━━━━━ DADOS DA TAREFA

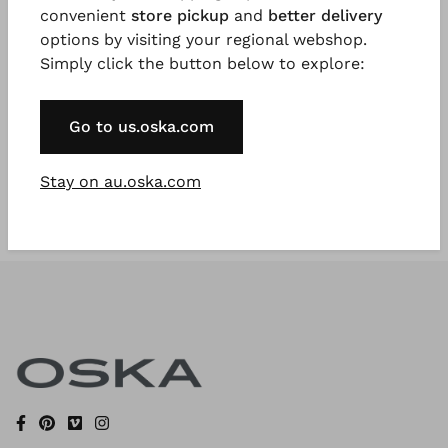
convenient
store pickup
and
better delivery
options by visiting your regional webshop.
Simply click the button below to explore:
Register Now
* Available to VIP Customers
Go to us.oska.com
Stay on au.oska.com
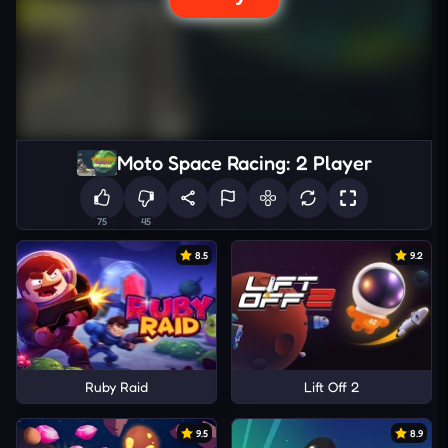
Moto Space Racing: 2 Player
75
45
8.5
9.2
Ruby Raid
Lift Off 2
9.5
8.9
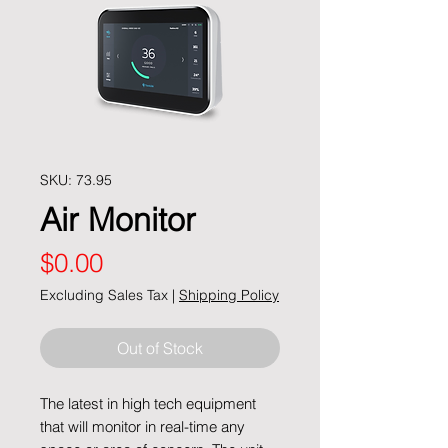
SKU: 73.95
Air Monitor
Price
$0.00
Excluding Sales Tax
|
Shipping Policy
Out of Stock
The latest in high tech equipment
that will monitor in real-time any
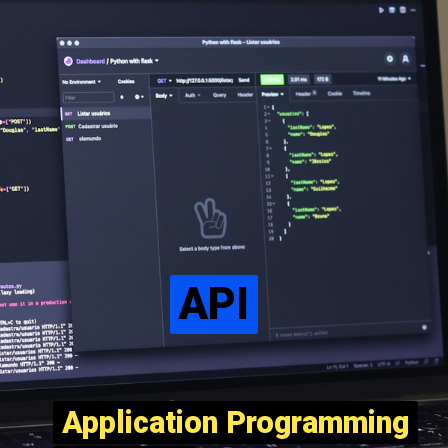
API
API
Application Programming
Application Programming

━━━━━━━━━━

> **O QUE FAZER**
Edite o texto de todas as entradas trocando "Air Monitor" por "Air Quality Monitor" e mantendo o restante inalterado. Deixe as imagens de fora da resposta.

> **RESPOSTA**
convenient
store pickup
and
better delivery
options by visiting your regional webshop.
Simply click the button below to explore:
Register Now
* Available to VIP Customers
Go to us.oska.com
Stay on au.oska.com
Moto Space Racing: 2 Player
75
45
8.5
9.2
Ruby Raid
Lift Off 2
9.5
8.9
SKU: 73.95
Air Quality Monitor
Price
$0.00
Excluding Sales Tax
|
Shipping Policy
Out of Stock
The latest in high tech equipment
that will monitor in real-time any
API
API
Application Programming
Application Programming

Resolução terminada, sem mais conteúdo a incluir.